Citation
Alam Choudhury, M. (2009), "Editorial", Humanomics, Vol. 25 No. 4. https://doi.org/10.1108/h.2009.12425daa.001
Publisher
:Emerald Group Publishing Limited
Copyright © 2009, Emerald Group Publishing Limited
Editorial
Article Type: Editorial From: Humanomics, Volume 25, Issue 4.
Money, monetary policy and monetary transmission are central issues in the realization of economic growth and social ordering. Money matters thus address critical social questions. The proper functioning and transmission of monetary aggregates into the economy require firstly the nature of money to be real money. This is money whose quantity is determined by its matching with the real economy demand for ethical goods and services. Besides, it is money backed by assets. An example of such a valued asset is gold. Secondly, the real money must be fully coordinated in linkage with the economy and social questions. Thirdly, there ought to be proper monetary supervision and banking and institutional organization to realize the first two kinds of monetary objectives.
The failure in doing these functions of money has today marked the unbalance between economic stabilization and monetary predictions in relation to the economy in the European Union. The same problem has bedeviled the capital market stability around the world: The American economy over-supplied the US dollar in excess of its absorption levels in the American and world economies. Besides, the credit crunch, despite its many other factors, ranging from human excessiveness to borrow in disproportionate amounts for building unduly large assets that cannot be paid for, to the American Government's repeated bailout to save large ailing companies rather than allowing for market corrections and adjustments to occur, have caused an over-supply of money. The adverse social consequence was felt on the re-igniting of inflationary price level worldwide and the rising long-term cost on the taxpayers. This is a sign showing that Government deficit is positively related to the supply of money and ignition of inflation. But furthermore, the ethical question of property rights is adversely affected.

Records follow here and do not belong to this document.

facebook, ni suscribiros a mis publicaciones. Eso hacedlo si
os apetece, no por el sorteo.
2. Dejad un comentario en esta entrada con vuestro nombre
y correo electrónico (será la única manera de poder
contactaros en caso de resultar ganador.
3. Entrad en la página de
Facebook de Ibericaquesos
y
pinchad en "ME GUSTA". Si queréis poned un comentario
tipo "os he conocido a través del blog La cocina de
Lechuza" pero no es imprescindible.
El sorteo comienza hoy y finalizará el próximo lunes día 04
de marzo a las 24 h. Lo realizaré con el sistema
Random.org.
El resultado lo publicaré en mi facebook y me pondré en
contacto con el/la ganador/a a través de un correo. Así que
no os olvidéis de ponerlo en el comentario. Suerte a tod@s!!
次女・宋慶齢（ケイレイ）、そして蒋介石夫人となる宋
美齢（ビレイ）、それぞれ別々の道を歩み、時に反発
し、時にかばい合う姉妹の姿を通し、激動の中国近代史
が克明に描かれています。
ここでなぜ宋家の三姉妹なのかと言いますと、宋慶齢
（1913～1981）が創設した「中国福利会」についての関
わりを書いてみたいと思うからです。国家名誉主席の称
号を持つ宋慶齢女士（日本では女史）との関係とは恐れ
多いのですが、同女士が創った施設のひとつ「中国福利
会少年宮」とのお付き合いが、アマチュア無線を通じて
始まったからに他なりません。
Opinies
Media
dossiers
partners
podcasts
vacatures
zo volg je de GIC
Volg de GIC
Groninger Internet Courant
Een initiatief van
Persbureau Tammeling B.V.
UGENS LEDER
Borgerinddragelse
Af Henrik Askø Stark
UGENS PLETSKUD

The future health of social and economic entities, such as microenterprises and the stock market stability, is adversely affected. One thereby finds that money, finance, economy and society are coterminous domains of human responses that create the deepening effects on human experience.
In the financial sector, ethical questions may be misplaced by wrong emphasis on instruments. This is the result in Islamic economics and finance. It has been introduced by gurus who in the heat of showing large financial gains in the name of compliance with the Islamic Law, really made large ethical blunders. Malaysia is a sure sign of this. Her temporary and suddenly acquired wealth in so-called Islamic capital market, which is embedded in mainstream capital market around the world does not auger well for any advanced optimism regarding Islamic change. In fact, every such development has proven to be a ploy of hidden mainstream animal passion to acquire and accumulate wealth. The distributive element is lacking. The incidence of poverty remains abounds; or it is addressed simply by government intervention, not by self-governing consciousness. Thereby, the cost of poverty alleviation remains high. The programs on poverty alleviation remain unrealized, side-lined and a burden on the market process. Contrarily, complementarities are needed between the economic and social sectors with the moral and ethical inner content of human consciousness.
In such a case, economics, finance, society and science get embedded in the moral law and its derived domain of ethics. This is the starting of functional ontology of ethical formalism. It plays its substantive role both in mind and matter. Economics and finance becomes a deeply ethical study while not neglecting its analytical rigor that is led by the functional ontology.